So said Babe Ruth, and he was right. Let’s make no bones about it – Whole Woman’s Health was an incredibly welcome home run by the Supreme Court. In what is almost certainly the last abortion ruling with Justice Ginsburg, the most stalwart defender of women’s reproductive rights in the Court’s history, on the bench, we successfully fought back the latest attack by the religious Right on the right of a woman to control her own body.
As the weeks rolled on, we became less and less confident of getting a win in this case – it seemed more likely that the Court was hopelessly divided, and would come down 4-4, a decision which would have affirmed the Fifth Circuit, left the Texas law in place, and resulted in many of the women of that state being forced to travel hundreds of miles to obtain a safe and legal termination of a pregnancy. More than that, it would have reinvigorated the groups in the culture wars who see the Bible as a manual for government, rather than a private guide to personal conduct.
But, and there is always a but with Supreme Court decisions these days, the decision doesn’t end matters.
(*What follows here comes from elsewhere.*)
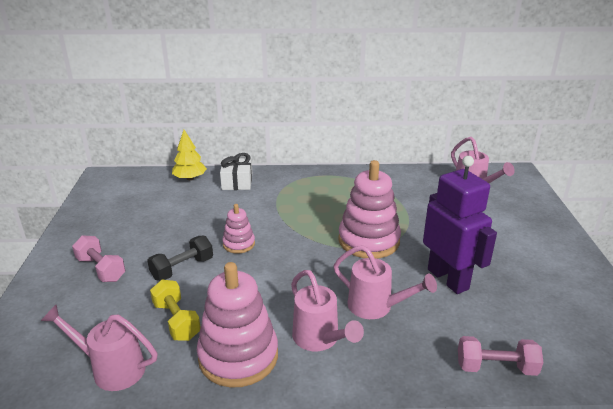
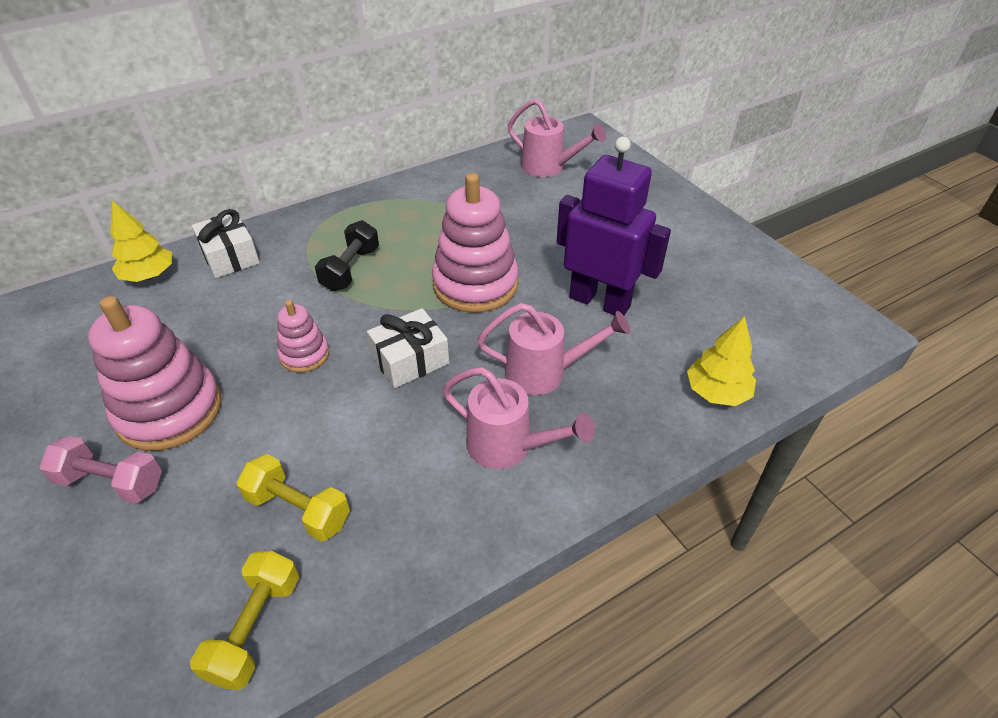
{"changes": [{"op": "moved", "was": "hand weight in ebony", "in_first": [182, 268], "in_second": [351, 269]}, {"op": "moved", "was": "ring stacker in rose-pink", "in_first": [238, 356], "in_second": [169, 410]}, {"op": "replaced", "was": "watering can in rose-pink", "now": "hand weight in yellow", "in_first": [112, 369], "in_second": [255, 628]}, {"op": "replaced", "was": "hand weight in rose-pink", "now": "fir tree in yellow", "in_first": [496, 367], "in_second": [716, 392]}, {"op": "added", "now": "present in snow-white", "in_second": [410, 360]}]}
What it does is enforce the current law – that any restriction on abortion rights, even if claimed to be for the protection of the woman seeking a procedure, may not impose an undue burden on the right to abortion. But this leaves the door very much open for similar legislation, with similar pseudoscientific justifications and evidence, seeking to close abortion clinics across the country. Texas has already pledged to rewrite the law; Alabama’s patently stupid ban on clinics within 2,000 feet of a public school, and on the use of dilation & extraction has just been blocked by a federal judge. So Texas will surely be back in court, as will the many, many other similar restrictions across the country.
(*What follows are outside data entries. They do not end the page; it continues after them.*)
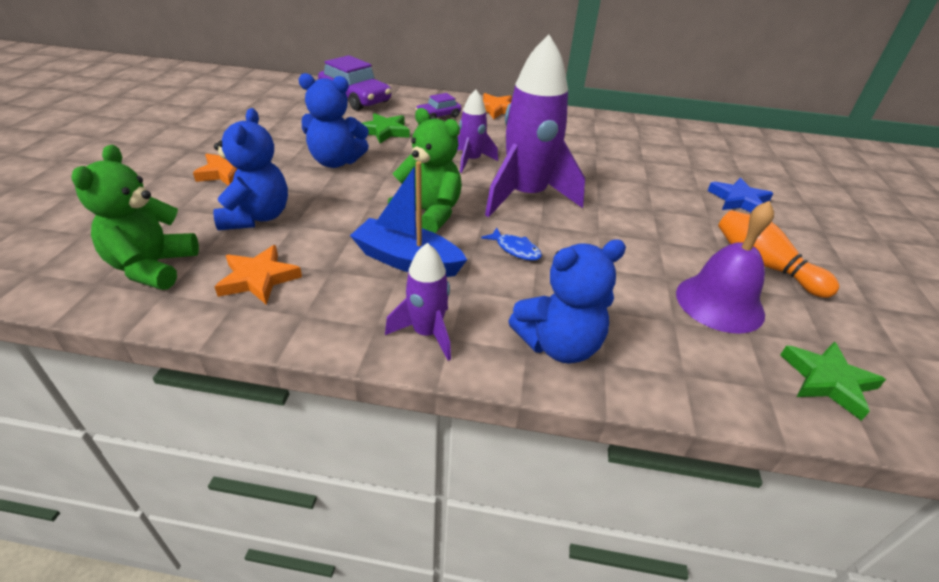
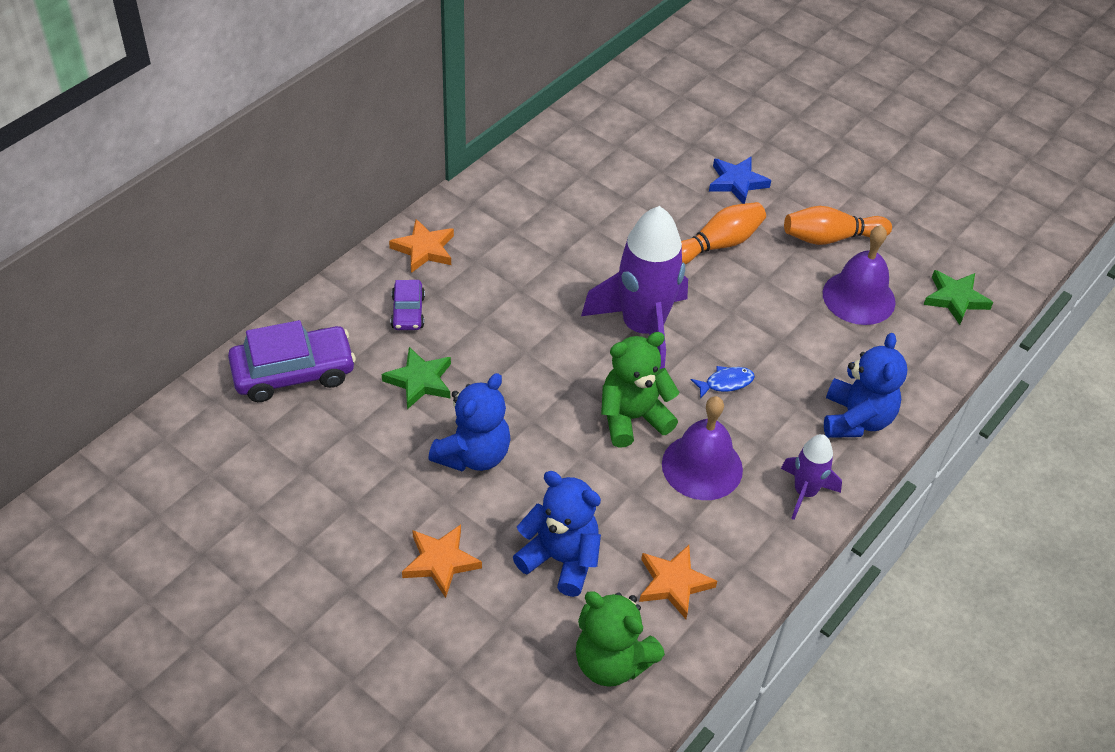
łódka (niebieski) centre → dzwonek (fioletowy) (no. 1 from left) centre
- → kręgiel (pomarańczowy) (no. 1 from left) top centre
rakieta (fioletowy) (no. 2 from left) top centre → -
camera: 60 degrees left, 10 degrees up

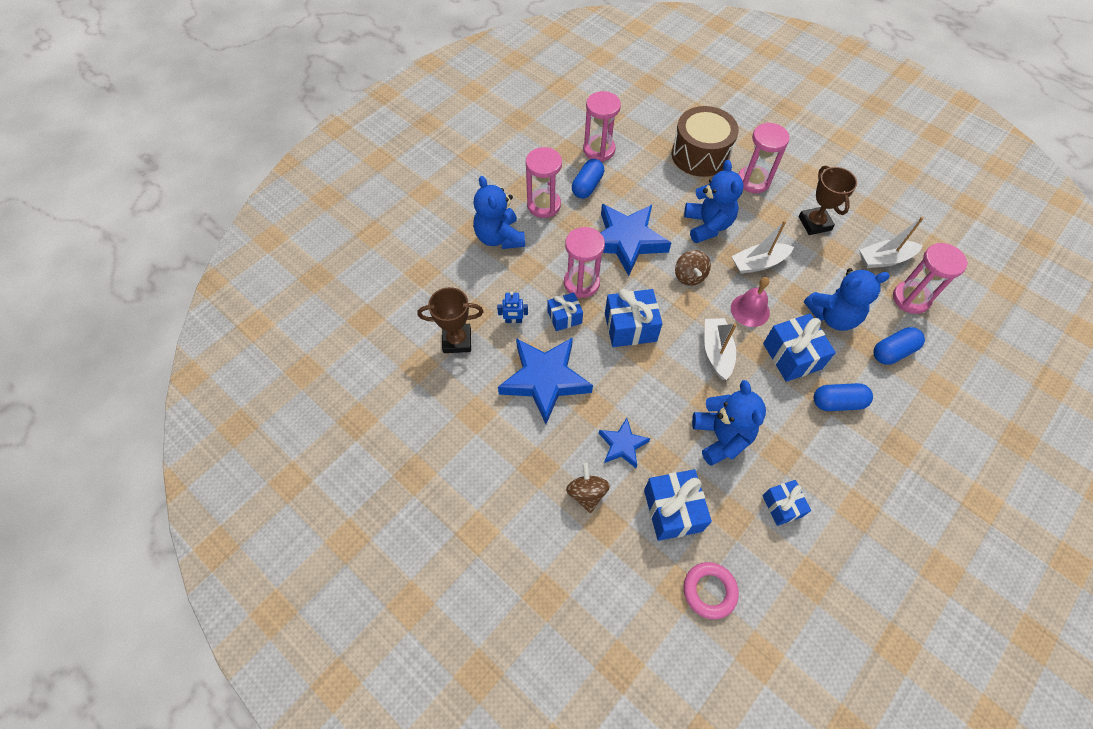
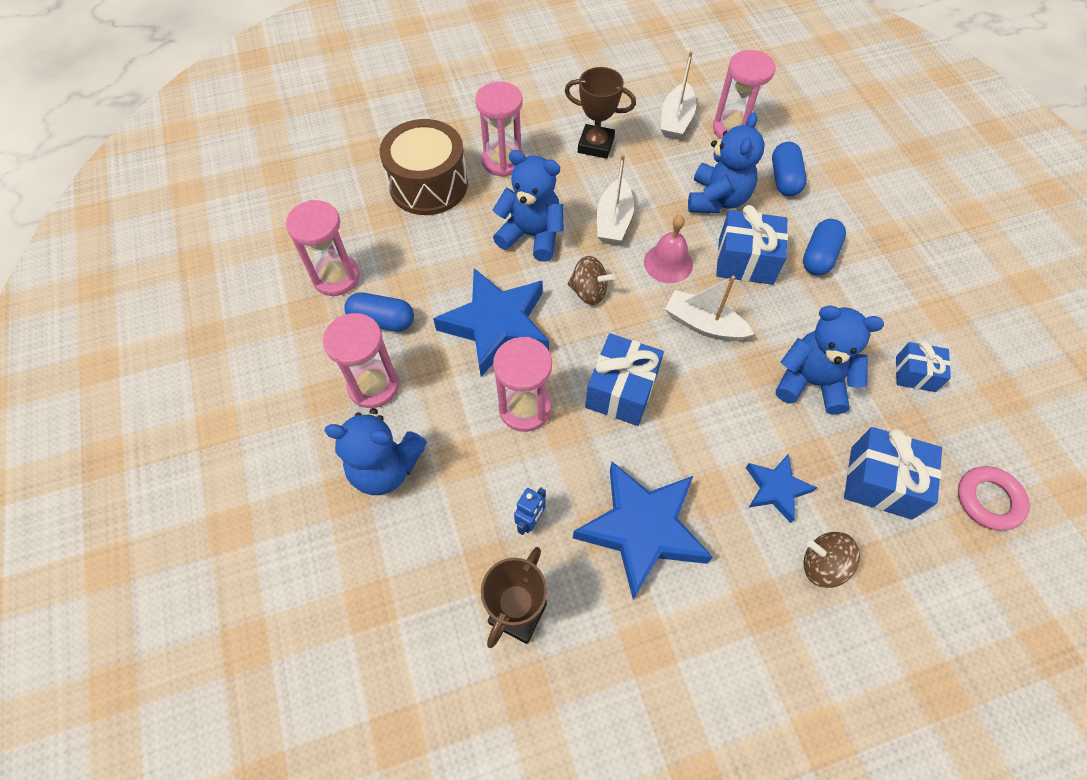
kapsułka (niebieski) (no. 1 from left) top centre → kapsułka (niebieski) (no. 1 from left) centre, 45 degrees counterclockwise
prezent (niebieski) (no. 1 from left) centre → -
camera: 60 degrees left, 0 degrees up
Which brings me to the point of this piece. We’ve had recent victories in culture war battles, in particular regarding LGBT rights. With Lawrence v. Texas, United States v. Windsor, and Obergefell v. Hodges, we have moved from a situation only thirteen years ago where states could imprison people for being gay, to one where marriage equality is the law throughout the fifty states. But it would be a terrible mistake to think either that the fight is done, or even that we have the upper hand in the battle. We still lose, such as in Hobby Lobby v. Burwell. And those losses often make new, regressive law, creating further opportunities for the religious right to impose its agenda onto the country. After Hobby Lobby, a religious person, or even a religious corporation, whatever that may mean, can claim an exemption from any law in the country based on a purely personal decision as to whether the law imposes a substantial burden on one’s religious beliefs. Hobby Lobby therefore went far beyond Obamacare and contraception – it created a new possibility for every religious group in the country to impose its beliefs on others.
Even after the death of Justice Scalia, the Supreme Court is on a knife edge on major, key issues. While Justice Kennedy found the right way in Whole Woman’s Health, and has been a supporter of LGBT civil rights, he is more than willing to extend religious privilege and religious exemptions across the board. This Court has repeatedly shown an expansive view of Free Exercise, and a correspondingly weakened view of the Establishment Clause. It appears unlikely that any President would be able to replace Justice Ginsburg with anyone close to her. Not only do minds like hers come along very rarely indeed, I cannot see any situation where a Senate in the foreseeable future would approve of an ex-ACLU General Counsel joining the bench.
This fall, the Supreme Court will hear the case of Trinity Lutheran Church of Columbia, Inc. v. Pauley. A negative decision here, which is a definite possibility, could go so far as to strike down Blaine Amendments – the state constitutional provisions that ban public funds going to sectarian groups – in entirety. At the very least, a loss would mark the first time when the Court approved of direct payments from a state treasury to a church, without any controls on how that money is spent. A loss would open the floodgates to the religious Right draining state funds away from secular programs, towards those that directly promote particular religious viewpoints. For that reason, CFI joined the ACLU and other of our allies in submitting an amicus brief in this case, which can be read here.
The fight will go on, and we will face a Supreme Court, and Circuit and District Courts, which are if not openly hostile, at least ambivalent to our quest for a truly secular America. The religious Right will be fighting on too, and groups such as the Becket Fund, Liberty Counsel, and the Alliance Defending Freedom will continue to have funding that makes secular groups drool with envy. Our advantage is much simpler. We are right. We have not only the correct understanding of the constitution, and the interaction between church and state, but also the one that works best for a society where religious belief is declining in popularity.
So let’s celebrate our win in Whole Women’s Health, but not for too long. The fight to defend reproductive rights and to roll back religious privilege continues unabated. There’s going to be more setbacks, more losses, more state attempts to impose and promote religion. As a secular group whose funding is dwarfed by that of the religious Right groups, there are many things we can’t afford. But as a secular movement, what we really can’t afford is complacency. We’ve had a great win. Let’s go get another.